■ **WHAT TO WORK ON**
**a)** From the BUILD file part of the commit diff below, list every quoted dependency label.
**b)** Gather every line of the listing below that contains the string "ISOLANT". Match upper and lower case exactly.

■ **SELECTION**
────────────────────────────────────────
Implement Image.create_from_file and update the object_detector_test.py file accordingly.

PiperOrigin-RevId: 477682930
2022-09-29 03:42:07 -07:00 · 2022-09-29 03:42:07 -07:00 · 554e2a9d69
commit 554e2a9d69
parent 80fd47b820
7 changed files with 96 additions and 28 deletions
--- a/mediapipe/python/BUILD
+++ b/mediapipe/python/BUILD
@ -48,6 +48,8 @@ pybind_extension(
        "//mediapipe/python/pybind:timestamp",
        "//mediapipe/python/pybind:validated_graph_config",
        "//mediapipe/tasks/python/core/pybind:task_runner",
+        "@com_google_absl//absl/strings:str_format",
+        "@stblib//:stb_image",
        # Type registration.
        "//mediapipe/framework:basic_types_registration",
        "//mediapipe/framework/formats:classification_registration",
--- a/mediapipe/python/image_test.py
+++ b/mediapipe/python/image_test.py
@ -15,6 +15,7 @@
 """Tests for mediapipe.python._framework_bindings.image."""

 import gc
+import os
 import random
 import sys

@ -23,6 +24,7 @@ import cv2
 import numpy as np
 import PIL.Image

+# resources dependency
 from mediapipe.python._framework_bindings import image
 from mediapipe.python._framework_bindings import image_frame

@ -185,6 +187,16 @@ class ImageTest(absltest.TestCase):
    gc.collect()
    self.assertEqual(sys.getrefcount(rgb_image), initial_ref_count)

+  def test_image_create_from_file(self):
+    image_path = os.path.join(
+        resources.GetRunfilesDir(),
+        'mediapipe/tasks/testdata/vision/cat.jpg')
────────────────────────────────────────
■ **DATA SHOWN**
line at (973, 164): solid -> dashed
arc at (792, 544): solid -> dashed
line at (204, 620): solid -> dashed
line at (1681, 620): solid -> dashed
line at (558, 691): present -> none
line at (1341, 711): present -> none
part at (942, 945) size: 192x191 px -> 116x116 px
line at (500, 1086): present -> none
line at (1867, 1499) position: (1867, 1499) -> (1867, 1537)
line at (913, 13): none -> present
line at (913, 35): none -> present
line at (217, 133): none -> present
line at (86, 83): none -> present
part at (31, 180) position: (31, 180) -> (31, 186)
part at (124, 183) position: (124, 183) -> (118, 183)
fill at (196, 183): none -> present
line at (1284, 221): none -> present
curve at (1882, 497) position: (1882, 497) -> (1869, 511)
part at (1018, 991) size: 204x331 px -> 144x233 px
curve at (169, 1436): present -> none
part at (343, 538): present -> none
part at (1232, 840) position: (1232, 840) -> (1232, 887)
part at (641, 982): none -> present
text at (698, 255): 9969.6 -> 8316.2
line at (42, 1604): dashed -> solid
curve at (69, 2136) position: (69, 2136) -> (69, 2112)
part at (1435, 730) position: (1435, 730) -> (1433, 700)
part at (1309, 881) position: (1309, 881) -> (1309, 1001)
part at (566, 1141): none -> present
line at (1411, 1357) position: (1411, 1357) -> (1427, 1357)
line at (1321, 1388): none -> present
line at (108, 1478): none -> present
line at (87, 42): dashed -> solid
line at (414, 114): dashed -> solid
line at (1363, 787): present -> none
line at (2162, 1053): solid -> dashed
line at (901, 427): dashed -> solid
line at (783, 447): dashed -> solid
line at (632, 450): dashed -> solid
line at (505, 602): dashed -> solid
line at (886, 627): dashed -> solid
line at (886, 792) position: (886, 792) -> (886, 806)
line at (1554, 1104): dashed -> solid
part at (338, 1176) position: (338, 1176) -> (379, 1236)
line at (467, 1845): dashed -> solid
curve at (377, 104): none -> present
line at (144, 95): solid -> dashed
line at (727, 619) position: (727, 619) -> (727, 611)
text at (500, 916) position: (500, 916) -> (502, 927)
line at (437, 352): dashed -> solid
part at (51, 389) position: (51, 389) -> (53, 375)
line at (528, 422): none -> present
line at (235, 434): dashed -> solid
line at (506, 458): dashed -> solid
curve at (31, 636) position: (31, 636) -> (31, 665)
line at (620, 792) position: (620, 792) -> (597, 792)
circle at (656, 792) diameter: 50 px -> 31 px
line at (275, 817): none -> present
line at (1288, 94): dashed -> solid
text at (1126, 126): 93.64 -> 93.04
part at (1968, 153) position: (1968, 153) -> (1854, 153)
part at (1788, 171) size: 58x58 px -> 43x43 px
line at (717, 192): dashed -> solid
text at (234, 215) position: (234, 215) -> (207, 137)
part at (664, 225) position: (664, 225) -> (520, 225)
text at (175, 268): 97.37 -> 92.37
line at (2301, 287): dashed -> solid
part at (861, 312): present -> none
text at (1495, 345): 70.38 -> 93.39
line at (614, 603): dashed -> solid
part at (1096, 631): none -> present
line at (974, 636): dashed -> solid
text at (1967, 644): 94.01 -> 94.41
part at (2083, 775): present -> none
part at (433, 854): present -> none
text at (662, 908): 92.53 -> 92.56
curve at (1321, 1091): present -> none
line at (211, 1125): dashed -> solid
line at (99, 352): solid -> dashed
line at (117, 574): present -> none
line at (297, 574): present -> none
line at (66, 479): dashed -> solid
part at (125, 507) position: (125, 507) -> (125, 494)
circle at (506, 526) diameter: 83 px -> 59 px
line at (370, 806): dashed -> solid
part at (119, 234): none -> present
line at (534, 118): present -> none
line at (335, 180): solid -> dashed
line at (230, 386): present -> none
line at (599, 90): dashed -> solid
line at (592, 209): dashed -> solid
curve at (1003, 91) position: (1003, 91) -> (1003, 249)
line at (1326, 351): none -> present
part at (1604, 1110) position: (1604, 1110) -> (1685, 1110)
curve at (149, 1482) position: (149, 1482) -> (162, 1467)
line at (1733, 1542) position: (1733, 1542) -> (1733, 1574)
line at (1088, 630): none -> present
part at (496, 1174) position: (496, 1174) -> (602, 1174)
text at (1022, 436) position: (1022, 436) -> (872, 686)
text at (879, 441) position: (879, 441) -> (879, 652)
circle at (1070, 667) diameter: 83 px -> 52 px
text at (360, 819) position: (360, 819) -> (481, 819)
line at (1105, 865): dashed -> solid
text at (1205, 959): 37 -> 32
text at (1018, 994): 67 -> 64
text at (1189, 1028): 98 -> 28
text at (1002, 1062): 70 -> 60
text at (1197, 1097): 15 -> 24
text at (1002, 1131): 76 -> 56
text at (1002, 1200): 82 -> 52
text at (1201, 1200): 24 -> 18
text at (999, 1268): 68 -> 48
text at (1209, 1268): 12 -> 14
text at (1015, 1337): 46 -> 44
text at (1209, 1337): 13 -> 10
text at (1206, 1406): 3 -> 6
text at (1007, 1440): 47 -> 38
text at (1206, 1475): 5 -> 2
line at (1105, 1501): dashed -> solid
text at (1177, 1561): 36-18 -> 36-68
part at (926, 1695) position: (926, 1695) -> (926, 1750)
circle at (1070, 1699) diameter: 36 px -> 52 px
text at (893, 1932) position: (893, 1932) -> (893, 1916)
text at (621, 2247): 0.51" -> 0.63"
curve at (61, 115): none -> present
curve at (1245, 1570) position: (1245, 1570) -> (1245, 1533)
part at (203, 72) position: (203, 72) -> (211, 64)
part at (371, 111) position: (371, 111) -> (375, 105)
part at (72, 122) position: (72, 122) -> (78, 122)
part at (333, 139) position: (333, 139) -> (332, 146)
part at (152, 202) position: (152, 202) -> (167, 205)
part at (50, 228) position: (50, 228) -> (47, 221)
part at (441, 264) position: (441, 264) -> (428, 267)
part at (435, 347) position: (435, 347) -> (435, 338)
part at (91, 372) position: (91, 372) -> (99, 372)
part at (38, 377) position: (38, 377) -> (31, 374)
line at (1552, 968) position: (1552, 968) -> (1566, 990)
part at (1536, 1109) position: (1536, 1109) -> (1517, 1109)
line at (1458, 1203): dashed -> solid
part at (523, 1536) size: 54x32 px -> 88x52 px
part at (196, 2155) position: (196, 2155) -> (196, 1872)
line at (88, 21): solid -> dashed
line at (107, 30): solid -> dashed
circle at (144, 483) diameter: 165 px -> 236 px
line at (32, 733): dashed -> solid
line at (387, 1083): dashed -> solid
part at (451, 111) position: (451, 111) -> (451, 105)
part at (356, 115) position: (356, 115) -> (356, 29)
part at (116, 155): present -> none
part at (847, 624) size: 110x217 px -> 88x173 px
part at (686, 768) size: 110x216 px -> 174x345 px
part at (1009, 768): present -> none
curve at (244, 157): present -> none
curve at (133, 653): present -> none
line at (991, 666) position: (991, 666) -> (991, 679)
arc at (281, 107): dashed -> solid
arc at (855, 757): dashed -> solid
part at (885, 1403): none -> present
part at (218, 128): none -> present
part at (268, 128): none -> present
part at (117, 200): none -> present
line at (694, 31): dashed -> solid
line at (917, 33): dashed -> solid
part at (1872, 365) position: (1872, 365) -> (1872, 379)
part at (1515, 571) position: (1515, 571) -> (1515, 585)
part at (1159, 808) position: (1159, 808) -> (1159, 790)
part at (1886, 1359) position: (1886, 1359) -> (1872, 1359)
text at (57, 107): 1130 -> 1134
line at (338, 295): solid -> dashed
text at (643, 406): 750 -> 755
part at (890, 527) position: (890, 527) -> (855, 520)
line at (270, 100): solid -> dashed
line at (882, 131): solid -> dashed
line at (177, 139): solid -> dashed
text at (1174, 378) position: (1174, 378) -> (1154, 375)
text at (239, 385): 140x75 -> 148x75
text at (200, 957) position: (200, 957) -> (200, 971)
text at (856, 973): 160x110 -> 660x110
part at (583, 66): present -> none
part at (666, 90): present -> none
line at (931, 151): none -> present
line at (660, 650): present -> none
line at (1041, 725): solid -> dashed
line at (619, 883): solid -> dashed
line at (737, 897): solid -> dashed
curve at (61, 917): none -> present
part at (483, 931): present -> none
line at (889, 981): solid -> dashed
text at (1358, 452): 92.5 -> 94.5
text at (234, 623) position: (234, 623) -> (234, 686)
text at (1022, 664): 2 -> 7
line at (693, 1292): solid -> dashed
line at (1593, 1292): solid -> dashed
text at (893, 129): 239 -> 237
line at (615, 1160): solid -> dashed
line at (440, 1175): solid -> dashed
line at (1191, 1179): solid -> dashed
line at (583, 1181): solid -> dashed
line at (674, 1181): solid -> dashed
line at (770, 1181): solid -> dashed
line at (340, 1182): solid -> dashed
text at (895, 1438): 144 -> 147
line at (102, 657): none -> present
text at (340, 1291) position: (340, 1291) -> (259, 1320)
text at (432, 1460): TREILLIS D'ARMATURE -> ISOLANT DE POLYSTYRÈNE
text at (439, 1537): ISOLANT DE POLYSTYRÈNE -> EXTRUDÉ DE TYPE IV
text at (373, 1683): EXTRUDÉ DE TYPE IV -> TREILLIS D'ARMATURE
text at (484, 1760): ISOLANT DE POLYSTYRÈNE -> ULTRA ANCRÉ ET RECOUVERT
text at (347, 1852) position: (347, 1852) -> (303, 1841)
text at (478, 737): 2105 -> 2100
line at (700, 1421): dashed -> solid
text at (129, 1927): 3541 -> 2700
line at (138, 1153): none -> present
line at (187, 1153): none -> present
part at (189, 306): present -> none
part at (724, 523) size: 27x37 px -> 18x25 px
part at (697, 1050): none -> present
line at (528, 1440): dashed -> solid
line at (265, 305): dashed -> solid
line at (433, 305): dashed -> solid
────────────────────────────────────────
■ **ANSWERS FOR THIS EXERCISE**
**a)**
"//mediapipe/python/pybind:timestamp"
"//mediapipe/python/pybind:validated_graph_config"
"//mediapipe/tasks/python/core/pybind:task_runner"
"@com_google_absl//absl/strings:str_format"
"@stblib//:stb_image"
"//mediapipe/framework:basic_types_registration"
"//mediapipe/framework/formats:classification_registration"

**b)**
text at (432, 1460): TREILLIS D'ARMATURE -> ISOLANT DE POLYSTYRÈNE
text at (439, 1537): ISOLANT DE POLYSTYRÈNE -> EXTRUDÉ DE TYPE IV
text at (484, 1760): ISOLANT DE POLYSTYRÈNE -> ULTRA ANCRÉ ET RECOUVERT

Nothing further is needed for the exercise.